Habe ich da gerade Lachen gehört? Hoffentlich kommt es nicht vonseiten der FDP-Fraktion. Ich glaube, Ihre Kolleginnen und Kollegen sind deutlich aufgeschlossener. – Wir sind jedenfalls gespannt auch auf viele andere Initiativen aus der Bevölkerung.

Komplementärer Bestandteil des Antrags ist noch etwas anderes, und zwar wollen wir den autofreien Tag mit einem bisher außergewöhnlichen Angebot für die Berlinerinnen und Berliner verbinden, denn wir wollen am 22. September 2020 und auch künftig an diesem Tag, am europaweiten autofreien Tag, alle in Berlin kostenlos mit den öffentlichen Verkehrsmitteln fahren lassen.

Wir machen damit deutlich, Entlastung der Stadt vom Autoverkehr und attraktive Alternativangebote sollen Hand in Hand gehen.
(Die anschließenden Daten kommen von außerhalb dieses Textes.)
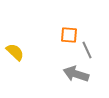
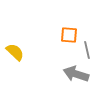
gray line: rotated 12 degrees clockwise
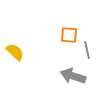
gray arrow: moved 3 px left, 2 px down
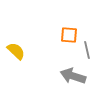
yellow semicircle: moved 1 px right, 1 px up
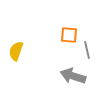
yellow semicircle: rotated 114 degrees counterclockwise
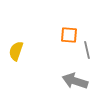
gray arrow: moved 2 px right, 5 px down
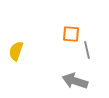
orange square: moved 2 px right, 1 px up
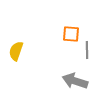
gray line: rotated 12 degrees clockwise
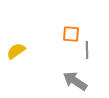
yellow semicircle: rotated 36 degrees clockwise
gray arrow: rotated 15 degrees clockwise
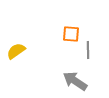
gray line: moved 1 px right
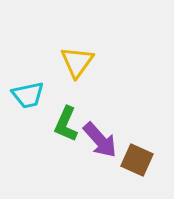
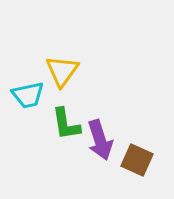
yellow triangle: moved 15 px left, 9 px down
green L-shape: rotated 33 degrees counterclockwise
purple arrow: rotated 24 degrees clockwise
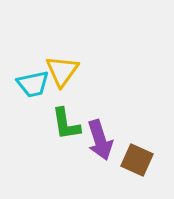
cyan trapezoid: moved 5 px right, 11 px up
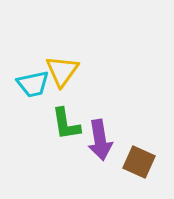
purple arrow: rotated 9 degrees clockwise
brown square: moved 2 px right, 2 px down
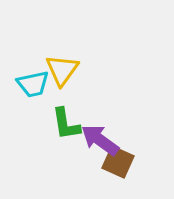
yellow triangle: moved 1 px up
purple arrow: rotated 135 degrees clockwise
brown square: moved 21 px left
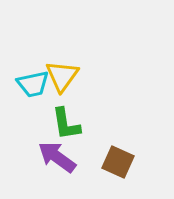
yellow triangle: moved 6 px down
purple arrow: moved 43 px left, 17 px down
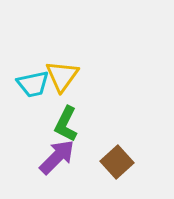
green L-shape: rotated 36 degrees clockwise
purple arrow: rotated 99 degrees clockwise
brown square: moved 1 px left; rotated 24 degrees clockwise
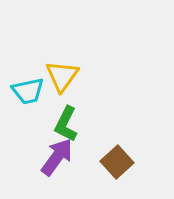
cyan trapezoid: moved 5 px left, 7 px down
purple arrow: rotated 9 degrees counterclockwise
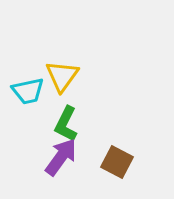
purple arrow: moved 4 px right
brown square: rotated 20 degrees counterclockwise
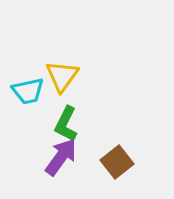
brown square: rotated 24 degrees clockwise
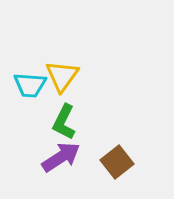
cyan trapezoid: moved 2 px right, 6 px up; rotated 16 degrees clockwise
green L-shape: moved 2 px left, 2 px up
purple arrow: rotated 21 degrees clockwise
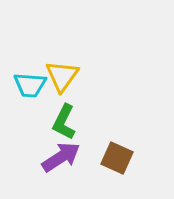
brown square: moved 4 px up; rotated 28 degrees counterclockwise
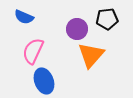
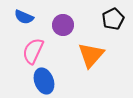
black pentagon: moved 6 px right; rotated 20 degrees counterclockwise
purple circle: moved 14 px left, 4 px up
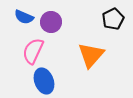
purple circle: moved 12 px left, 3 px up
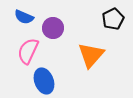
purple circle: moved 2 px right, 6 px down
pink semicircle: moved 5 px left
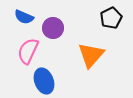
black pentagon: moved 2 px left, 1 px up
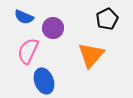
black pentagon: moved 4 px left, 1 px down
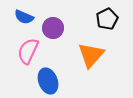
blue ellipse: moved 4 px right
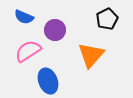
purple circle: moved 2 px right, 2 px down
pink semicircle: rotated 32 degrees clockwise
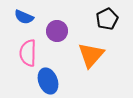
purple circle: moved 2 px right, 1 px down
pink semicircle: moved 2 px down; rotated 56 degrees counterclockwise
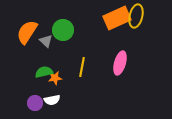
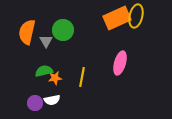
orange semicircle: rotated 20 degrees counterclockwise
gray triangle: rotated 16 degrees clockwise
yellow line: moved 10 px down
green semicircle: moved 1 px up
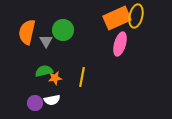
pink ellipse: moved 19 px up
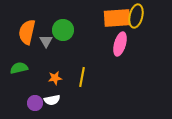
orange rectangle: rotated 20 degrees clockwise
green semicircle: moved 25 px left, 3 px up
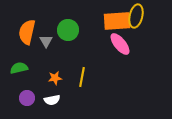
orange rectangle: moved 3 px down
green circle: moved 5 px right
pink ellipse: rotated 55 degrees counterclockwise
purple circle: moved 8 px left, 5 px up
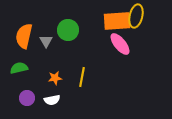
orange semicircle: moved 3 px left, 4 px down
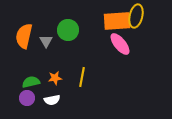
green semicircle: moved 12 px right, 14 px down
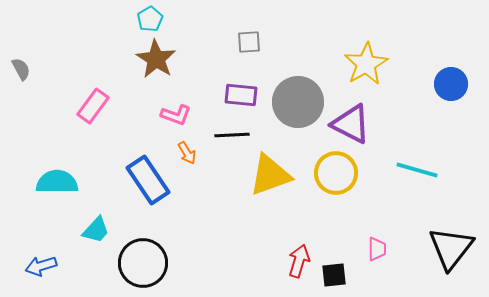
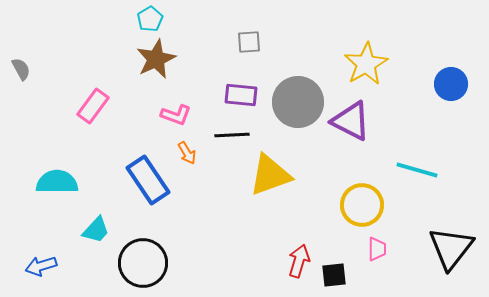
brown star: rotated 15 degrees clockwise
purple triangle: moved 3 px up
yellow circle: moved 26 px right, 32 px down
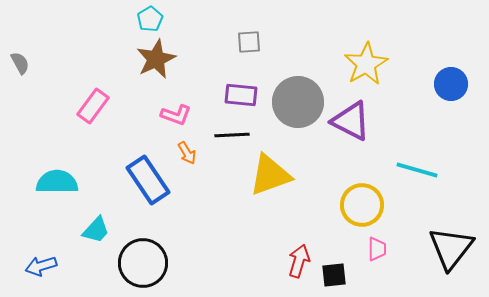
gray semicircle: moved 1 px left, 6 px up
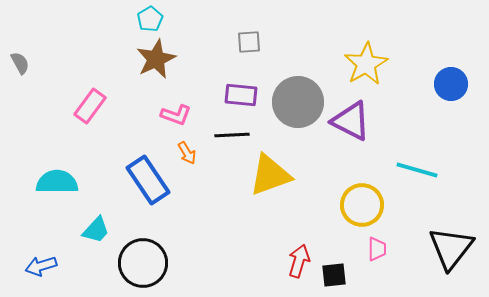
pink rectangle: moved 3 px left
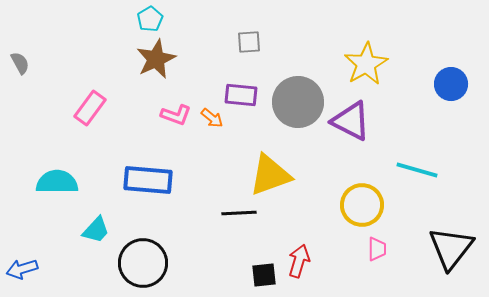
pink rectangle: moved 2 px down
black line: moved 7 px right, 78 px down
orange arrow: moved 25 px right, 35 px up; rotated 20 degrees counterclockwise
blue rectangle: rotated 51 degrees counterclockwise
blue arrow: moved 19 px left, 3 px down
black square: moved 70 px left
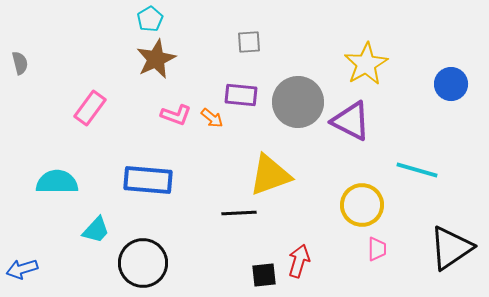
gray semicircle: rotated 15 degrees clockwise
black triangle: rotated 18 degrees clockwise
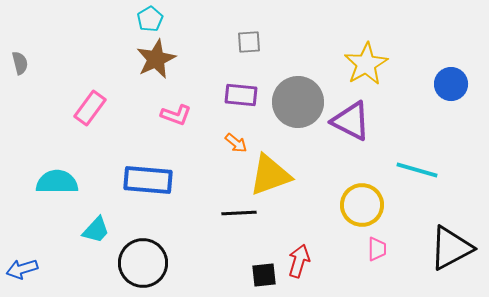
orange arrow: moved 24 px right, 25 px down
black triangle: rotated 6 degrees clockwise
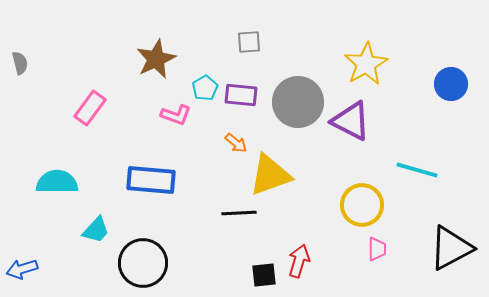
cyan pentagon: moved 55 px right, 69 px down
blue rectangle: moved 3 px right
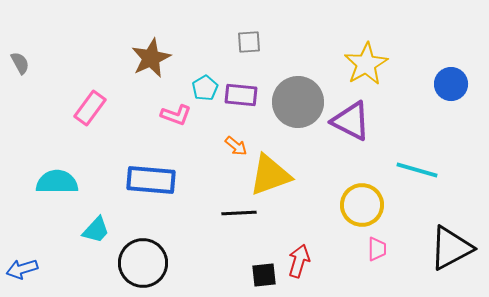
brown star: moved 5 px left, 1 px up
gray semicircle: rotated 15 degrees counterclockwise
orange arrow: moved 3 px down
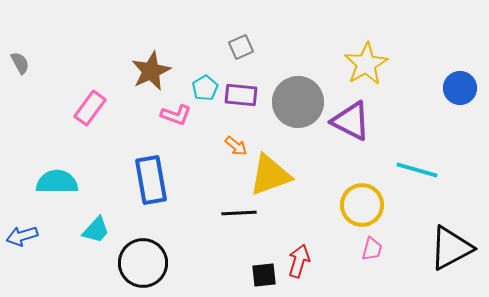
gray square: moved 8 px left, 5 px down; rotated 20 degrees counterclockwise
brown star: moved 13 px down
blue circle: moved 9 px right, 4 px down
blue rectangle: rotated 75 degrees clockwise
pink trapezoid: moved 5 px left; rotated 15 degrees clockwise
blue arrow: moved 33 px up
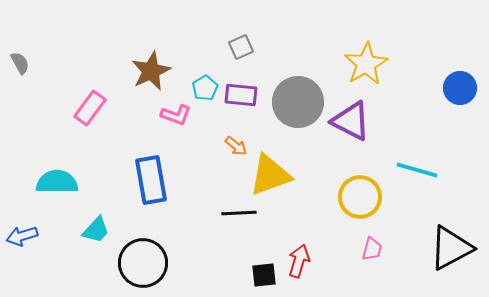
yellow circle: moved 2 px left, 8 px up
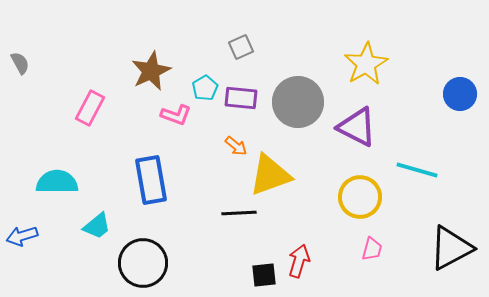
blue circle: moved 6 px down
purple rectangle: moved 3 px down
pink rectangle: rotated 8 degrees counterclockwise
purple triangle: moved 6 px right, 6 px down
cyan trapezoid: moved 1 px right, 4 px up; rotated 8 degrees clockwise
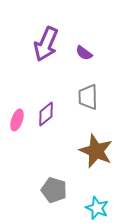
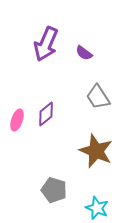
gray trapezoid: moved 10 px right; rotated 32 degrees counterclockwise
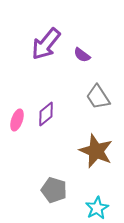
purple arrow: rotated 16 degrees clockwise
purple semicircle: moved 2 px left, 2 px down
cyan star: rotated 20 degrees clockwise
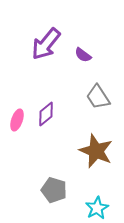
purple semicircle: moved 1 px right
Dass wir dieses Anliegen gemeinsam auf den Weg bringen, ist ein ganz wichtiger Schritt hin zur Erprobung eines entgeltfreien ÖPNV, den die Linke, wenn ich das anmerken darf, langfristig anstrebt. Vor einigen Jahren ist man für diese Forderung schräg angeschaut worden, aber wir sehen immer mehr Städte und Länder, die dieses Modell verfolgen und auch tatsächlich umsetzen. Luxemburg hat am 1. März 2020 als erstes Land der Welt die kostenlose Nutzung der öffentlichen Verkehrsmittel eingeführt.

Die Kosten betragen 41 Millionen pro Jahr. Wenn man einen Vergleich ziehen will, so viel würde ungefähr der BerlKönig kosten, wenn wir ihn jedes Jahr im AB-Bereich fahren ließen. Ja, ein generell kostenloser ÖPNV würde Berlin, wie andere Metropolen auch, würde er von heute auf morgen eingeführt, finanziell natürlich überfordern, aber auch von den Kapazitäten her. Bis wir eines Tages ein solches Modell realisieren können, muss mehr Geld ins System. Die Einführung einer dritten Finanzierungssäule für Investitionen in den ÖPNV diskutieren wir. Auch die Infrastruktur muss modernisiert werden. Wir brauchen mehr Busse und Bahnen, mehr Personal, sodass ein solcher entgeltfreier ÖPNV nicht zu einem Verkehrskollaps führt.

Vizepräsidentin Cornelia Seibeld:

Herr Kollege! Sie müssen bitte zum Schluss kommen.

Kristian Ronneburg (LINKE):

Ich komme zum Schluss. Wir werden auch an diesem Tag selbstverständlich alles dafür tun, dass die Verkehrsmittel gut ausgestattet sind, dass wir dort verdichten können, wo wir es eben auch tatsächlich machen können. Besser wäre es noch, wenn wir uns dazu zukünftig –

Vizepräsidentin Cornelia Seibeld:

Herr Kollege! Sie müssten jetzt bitte wirklich zum Schluss kommen.

Kristian Ronneburg (LINKE):

– mit Brandenburg verständigen könnten. Darauf bin ich auch sehr gespannt, auch auf die Ausschussdebatte. – In diesem Sinne, vielen Dank!